In classical mythology, Pluto, the god of the underworld, abducted the maiden Proserpine to make her his wife and the queen of Hades. Turner, in this entry from the 1839 Royal Academy exhibition, depicted the moment when Pluto’s fiery chariot erupts earthward, burning the meadow and terrifying Proserpine’s attendants. The setting, equally dramatic, is a fantasy based upon the hills, gorges, waterfalls, and ruins at Tivoli, an ancient village near Rome.
Displayed at the Royal Academy in 1843, Turner’s late view of Venice shows the Customs House, or Dogana, from an angle opposite to that seen in his 1834 picture. Behind the Dogana, the domes of the Church of Santa Maria della Salute rise against the vibrantly luminous sky. Although his early works had made Turner wealthy and famous, this later style—in which light evaporates the solid forms—was far too avant-garde for his contemporaries to comprehend. In retrospect, however, it is such late works that had the most impact upon subsequent landscapists. (The parapet at the bottom right is formally inscribed with Turner’s full initials, JMWT; informally, friends called him Bill.)

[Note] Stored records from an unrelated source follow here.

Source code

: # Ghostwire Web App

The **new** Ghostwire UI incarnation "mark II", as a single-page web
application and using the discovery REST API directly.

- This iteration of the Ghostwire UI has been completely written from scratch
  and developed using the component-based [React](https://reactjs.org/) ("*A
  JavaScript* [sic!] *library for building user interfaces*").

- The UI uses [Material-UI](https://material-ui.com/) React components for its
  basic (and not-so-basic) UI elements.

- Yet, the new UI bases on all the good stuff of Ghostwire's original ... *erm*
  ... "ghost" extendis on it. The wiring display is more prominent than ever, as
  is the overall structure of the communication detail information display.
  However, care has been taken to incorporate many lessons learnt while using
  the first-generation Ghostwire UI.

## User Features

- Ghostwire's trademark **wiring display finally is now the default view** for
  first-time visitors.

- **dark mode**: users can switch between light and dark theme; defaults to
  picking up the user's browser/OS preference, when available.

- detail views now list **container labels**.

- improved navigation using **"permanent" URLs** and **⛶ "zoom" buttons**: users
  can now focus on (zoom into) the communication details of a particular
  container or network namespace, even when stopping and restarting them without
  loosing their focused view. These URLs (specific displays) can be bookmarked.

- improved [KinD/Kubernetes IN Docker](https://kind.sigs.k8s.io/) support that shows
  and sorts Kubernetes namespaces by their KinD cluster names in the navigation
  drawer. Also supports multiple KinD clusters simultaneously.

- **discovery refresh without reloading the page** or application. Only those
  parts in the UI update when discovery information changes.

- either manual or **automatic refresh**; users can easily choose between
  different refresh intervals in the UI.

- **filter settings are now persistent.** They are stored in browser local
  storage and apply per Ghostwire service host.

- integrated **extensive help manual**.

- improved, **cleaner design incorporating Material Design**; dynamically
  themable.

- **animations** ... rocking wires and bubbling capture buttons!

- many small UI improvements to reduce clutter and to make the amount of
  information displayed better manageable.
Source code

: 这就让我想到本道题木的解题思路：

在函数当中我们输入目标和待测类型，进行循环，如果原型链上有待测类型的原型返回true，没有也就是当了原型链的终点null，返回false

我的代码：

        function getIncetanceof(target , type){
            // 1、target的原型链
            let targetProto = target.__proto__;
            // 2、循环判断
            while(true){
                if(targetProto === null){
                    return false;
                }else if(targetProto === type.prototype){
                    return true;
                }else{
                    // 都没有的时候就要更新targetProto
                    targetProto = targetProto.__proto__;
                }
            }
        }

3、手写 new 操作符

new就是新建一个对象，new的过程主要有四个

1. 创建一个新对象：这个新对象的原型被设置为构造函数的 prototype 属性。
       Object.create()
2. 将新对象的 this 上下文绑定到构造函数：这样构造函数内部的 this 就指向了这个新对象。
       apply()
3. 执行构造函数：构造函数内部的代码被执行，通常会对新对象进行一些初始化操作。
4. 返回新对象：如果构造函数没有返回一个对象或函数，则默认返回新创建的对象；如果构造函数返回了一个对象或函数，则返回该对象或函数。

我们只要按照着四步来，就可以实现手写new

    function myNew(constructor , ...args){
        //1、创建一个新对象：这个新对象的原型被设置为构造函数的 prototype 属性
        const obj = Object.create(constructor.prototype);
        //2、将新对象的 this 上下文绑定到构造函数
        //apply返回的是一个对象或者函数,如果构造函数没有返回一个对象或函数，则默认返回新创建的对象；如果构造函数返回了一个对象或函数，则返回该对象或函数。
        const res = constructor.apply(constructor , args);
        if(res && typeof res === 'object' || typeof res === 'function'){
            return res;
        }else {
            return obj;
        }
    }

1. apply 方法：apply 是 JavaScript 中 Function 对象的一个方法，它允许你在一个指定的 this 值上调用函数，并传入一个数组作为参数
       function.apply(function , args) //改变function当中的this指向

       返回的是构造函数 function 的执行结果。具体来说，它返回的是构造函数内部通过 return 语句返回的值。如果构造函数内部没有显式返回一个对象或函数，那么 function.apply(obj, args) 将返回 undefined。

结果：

While Noah and his wife sleep in their tent, the biblical Flood begins. In a spiraling vortex of rain and moonlight, birds and beasts head toward the distant Ark. This is a preliminary version of a canvas shown in the 1843 Royal Academy. Now in London’s Tate Gallery, the final work uses stronger color contrasts but is equally evocative and sketchy.
As barges and gondolas slowly cross the Venetian lagoon, the misty city vanishes in the twilight. John Ruskin, the major art critic who was one of Turner’s few champions later in his career, hailed the canvas as “the most perfectly beautiful piece of colour of all that I have seen produced by human hands.” In the Royal Academy catalogue for 1844, this entry was accompanied by a quotation that Turner himself rewrote from Lord Byron’s poem Childe Harold:
“The moon is up, and yet it is not night,
The sun as yet disputes the day with her.”